Kafka is a distributed event streaming platform used by thousands of companies for high-performance data pipelines, streaming analytics, data integration, and mission-critical applications.

ingestr supports Kafka as a source for ingestr assets, allowing you to ingest data from kafka into your data warehouse.

In order to have set up Kafka connection, you need to add a configuration item to connections in the .bruin.yml file complying with the following schema. For more information on how to get these credentials check the Kafka section in Ingestr documentation

Follow the steps below to correctly set up Kafka as a data source and run ingestion:

Step 1: Create an Asset File for Data Ingestion

To ingest data from Kafka, you need to create an asset configuration file. This file defines the data flow from the source to the destination. (For e.g., ingestr.kafka.asset.yml) and add the following content:

File: ingestr.kafka.asset.yml

yaml
name: public.kafka
type: ingestr
connection: postgres

parameters:
  source_connection: my_kafka
  source_table: 'kafka.my_topic'
  destination: postgres
  • name: The name of the asset.

  • type: Specifies the type of the asset. It will be always ingestr type for Kafka.

  • connection: This is the destination connection.

parameters:

  • source_connection: The name of the Kafka connection defined in .bruin.yml.
  • source_table: The name of the data table in kafka you want to ingest.

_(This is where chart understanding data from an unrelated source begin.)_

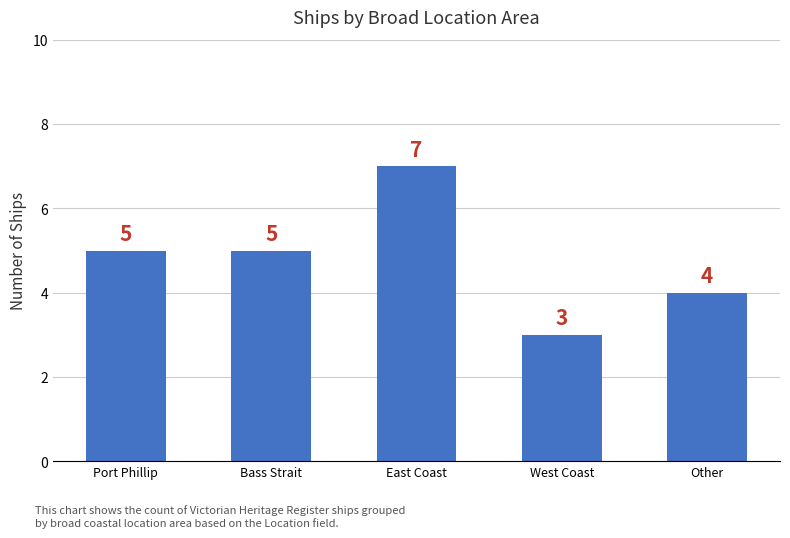

What is the sum of the values at Bass Strait and Other?

9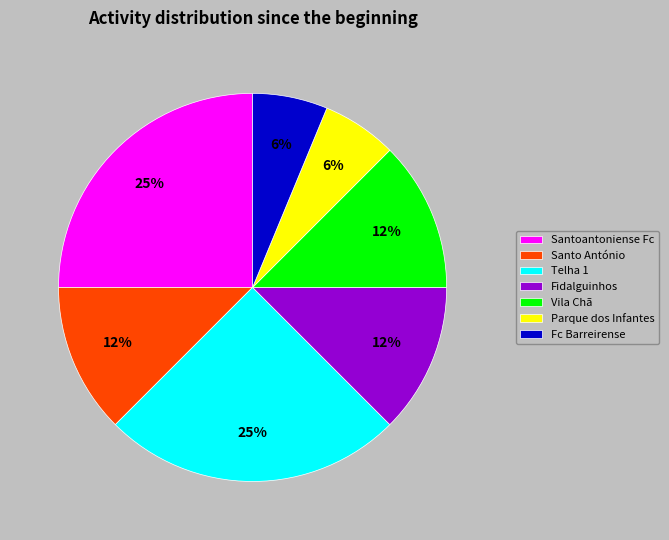

To the nearest percent, what is the average slice percentage?

14%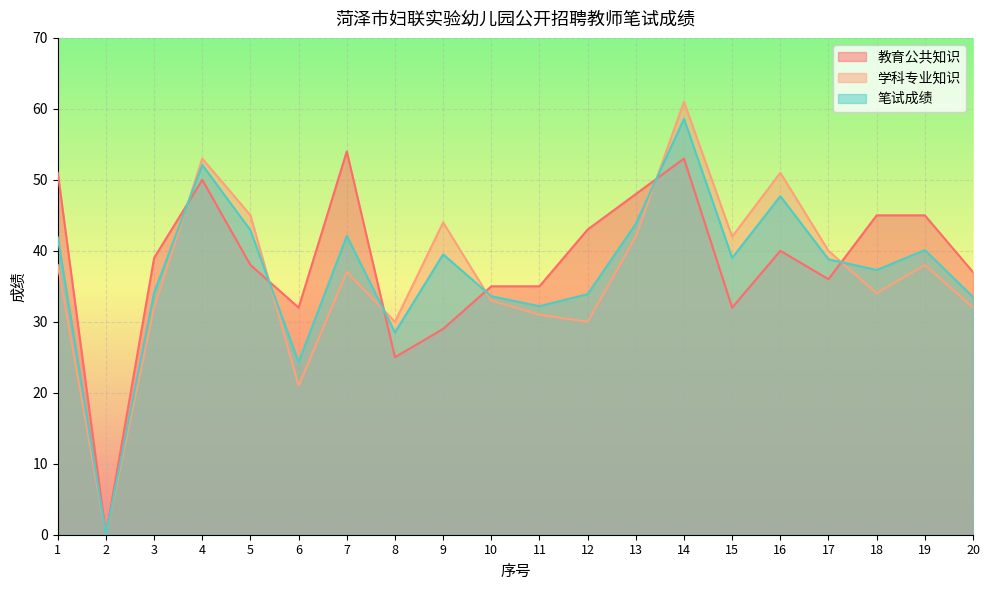

Reading left to right, what are all the values shown in this chart?

教育公共知识: 51.0	0.0	39.0	50.0	38.0	32.0	54.0	25.0	29.0	35.0	35.0	43.0	48.0	53.0	32.0	40.0	36.0	45.0	45.0	37.0
学科专业知识: 38.0	0.0	32.0	53.0	45.0	21.0	37.0	30.0	44.0	33.0	31.0	30.0	42.0	61.0	42.0	51.0	40.0	34.0	38.0	32.0
笔试成绩: 41.9	0.0	34.1	52.1	42.9	24.3	42.1	28.5	39.5	33.6	32.2	33.9	43.8	58.6	39.0	47.7	38.8	37.3	40.1	33.5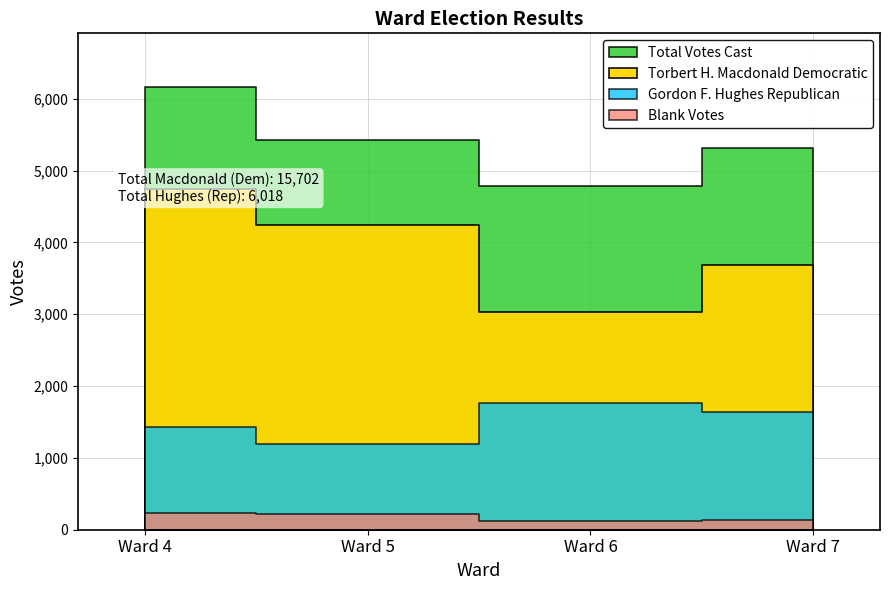

True or false: Torbert H. Macdonald Democratic and Gordon F. Hughes Republican intersect in this chart.

False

Step 2: Add a Connection to .bruin.yml that stores connections and secrets to be used in pipelines. You need to add a configuration item to connections in the .bruin.yml file complying with the following schema.

File: .bruin.yml

yaml
    connections:
      kafka:
        - name: "my_kafka"
          bootstrap_servers: "localhost:9093"
          group_id: "test123"

Step 3: Run Asset to Ingest Data

bruin run ingestr.kafka.asset.yml

It will ingest kafka data to postgres.